Dried up lake in San Angelo, Texas, June 2011. f150online.com

By David Mark
26 March 2012 A new study suggests climate scientists may have underestimated the effect of greenhouse gases, with global temperatures now predicted to rise by between 1.4 and 3 degrees Celsius by 2050. The study was published in the journal Nature Geoscience by a team of international scientists who ran 10,000 computer simulations of climate models in an attempt to explore the range of global warming predictions made by climate scientists. The researchers found that while their results matched the predictions made by the Intergovernmental Panel on Climate Change (IPCC) at the lower end, they were higher than earlier predictions at the higher end. One of the certainties about predicting climate change is uncertainty, which is why climate change professor David Frame and 26 of his colleagues from around the world have tried to narrow things down. “We set out to look at how a large range of climate models could try to span a range of uncertainties to try to get a better handle on the sort of range of plausible climates we might see in the next half century and beyond,” said Professor Frame, who works at the Victoria University of Wellington. […] “If people keep emitting fossil fuels in the way we expect, with no price on carbon or no future policy initiatives, we expect a range of 1.4 to 3 degrees by 2050,” he said.
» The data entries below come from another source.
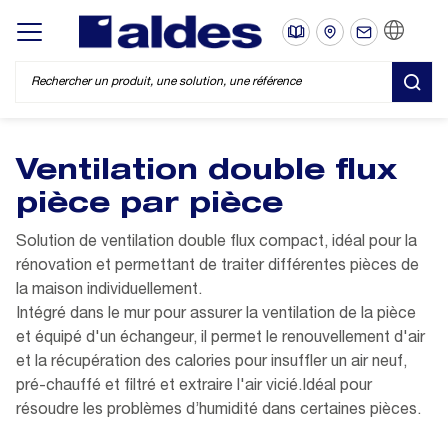
FR
Display/hide main menu
REC
Ventilation double flux
pièce par pièce
Solution de ventilation double flux compact, idéal pour la
rénovation et permettant de traiter différentes pièces de
la maison individuellement.
Intégré dans le mur pour assurer la ventilation de la pièce
et équipé d'un échangeur, il permet le renouvellement d'air
et la récupération des calories pour insuffler un air neuf,
pré-chauffé et filtré et extraire l'air vicié.Idéal pour
résoudre les problèmes d’humidité dans certaines pièces.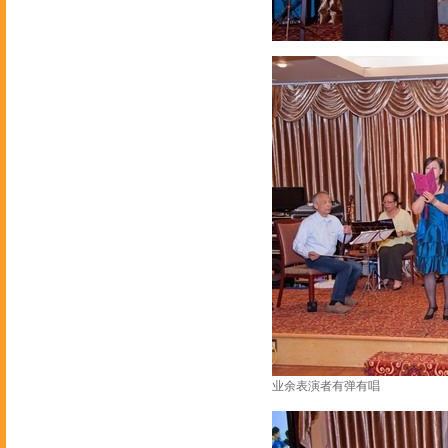
业余表演者有弹有唱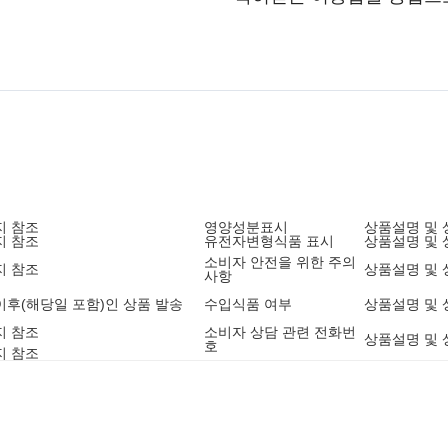
지 참조
영양성분표시
상품설명 및 
지 참조
유전자변형식품 표시
상품설명 및 
소비자 안전을 위한 주의
지 참조
상품설명 및 
사항
1 이후(해당일 포함)인 상품 발송
수입식품 여부
상품설명 및 
지 참조
소비자 상담 관련 전화번
상품설명 및 
호
지 참조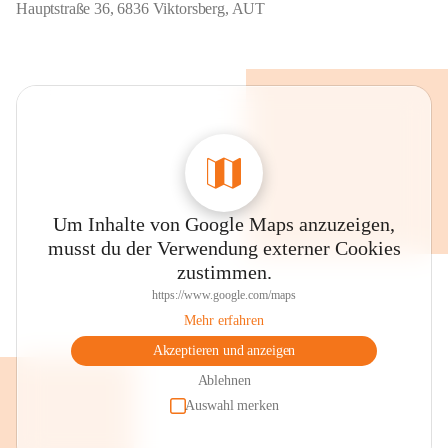
Hauptstraße 36, 6836 Viktorsberg, AUT
Um Inhalte von Google Maps anzuzeigen,
musst du der Verwendung externer Cookies
zustimmen.
https://www.google.com/maps
Mehr erfahren
Akzeptieren und anzeigen
Ablehnen
Auswahl merken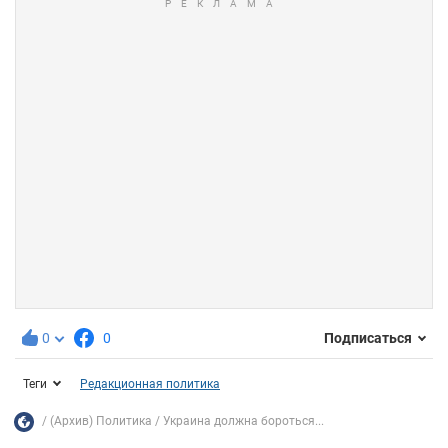
0
0
Подписаться
Теги
Редакционная политика
(Архив) Политика
Украина должна бороться...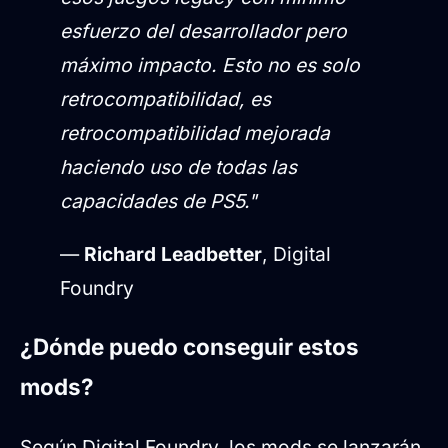
esfuerzo del desarrollador pero
máximo impacto. Esto no es solo
retrocompatibilidad, es
retrocompatibilidad mejorada
haciendo uso de todas las
capacidades de PS5."
—
Richard Leadbetter
, Digital
Foundry
¿Dónde puedo conseguir estos
mods?
Según Digital Foundry, los mods se lanzarán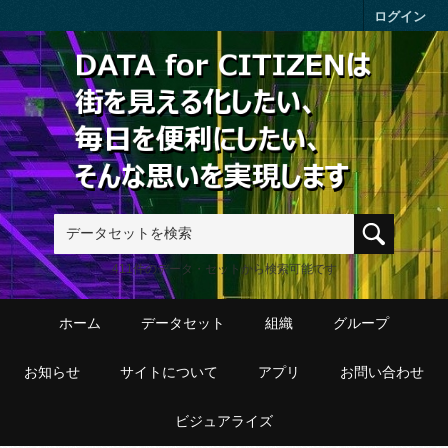
Skip to main content
ログイン
411件のデータ・セットから検索可能です
ホーム
データセット
組織
グループ
お知らせ
サイトについて
アプリ
お問い合わせ
ビジュアライズ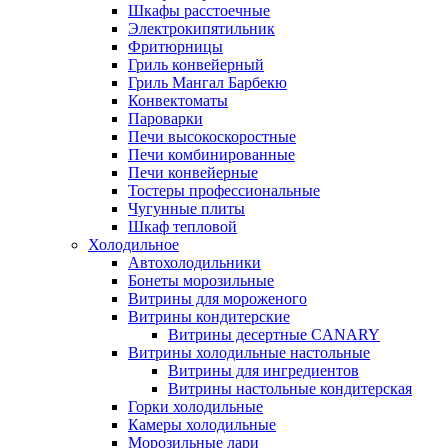
Шкафы расстоечные
Электрокипятильник
Фритюрницы
Гриль конвейерный
Гриль Мангал Барбекю
Конвектоматы
Пароварки
Печи высокоскоростные
Печи комбинированные
Печи конвейерные
Тостеры профессиональные
Чугунные плиты
Шкаф тепловой
Холодильное
Автохолодильники
Бонеты морозильные
Витрины для мороженого
Витрины кондитерские
Витрины десертные CANARY
Витрины холодильные настольные
Витрины для ингредиентов
Витрины настольные кондитерская
Горки холодильные
Камеры холодильные
Морозильные лари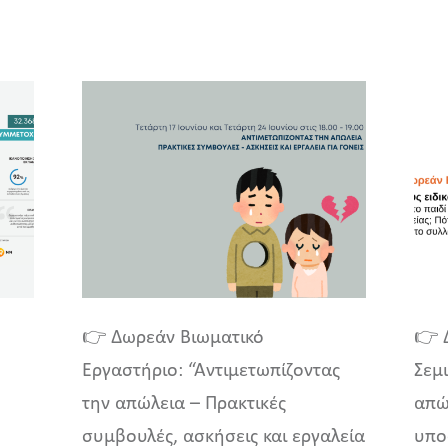
👉 Δωρεάν Βιωματικό
👉 
Εργαστήριο: “Αντιμετωπίζοντας
Σεμι
την απώλεια – Πρακτικές
απώ
συμβουλές, ασκήσεις και εργαλεία
υπο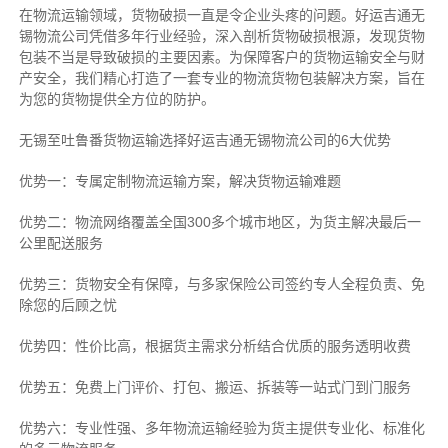
在物流运输领域，货物破损一直是令企业头疼的问题。好运吉通无
锡物流公司凭借多年行业经验，深入剖析货物破损根源，发现货物
包装不当是导致破损的主要因素。为保障客户的货物运输安全与财
产安全，我们精心打造了一套专业的物流货物包装解决方案，旨在
为您的货物提供全方位的防护。
无锡至吐鲁番货物运输选择好运吉通无锡物流公司的6大优势
优势一：专属定制物流运输方案，解决货物运输难题
优势二：物流网络覆盖全国300多个城市地区，为货主解决最后一
公里配送服务
优势三：货物安全有保障，与多家保险公司签约专人全程负责、免
除您的后顾之忧
优势四：性价比高，根据货主需求分析结合优质的服务透明收费
优势五：免费上门评价、打包、搬运、拆装等
一站式门到门服务
优势六：专业性强、多年物流运输经验为货主提供专业化、标准化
Those numbers are based on average temperatures between 1960 and 1990. At the bottom end it is similar to the last prediction made by the IPCC, but it exceeds that group’s prediction at the higher end. “What we’ve kind of got is just a broader sweep of that uncertainty range,” Professor Frame said. […] The journal has also published a paper which states that extreme weather events over the past decade have increased and were “very likely” caused by man-made global warming.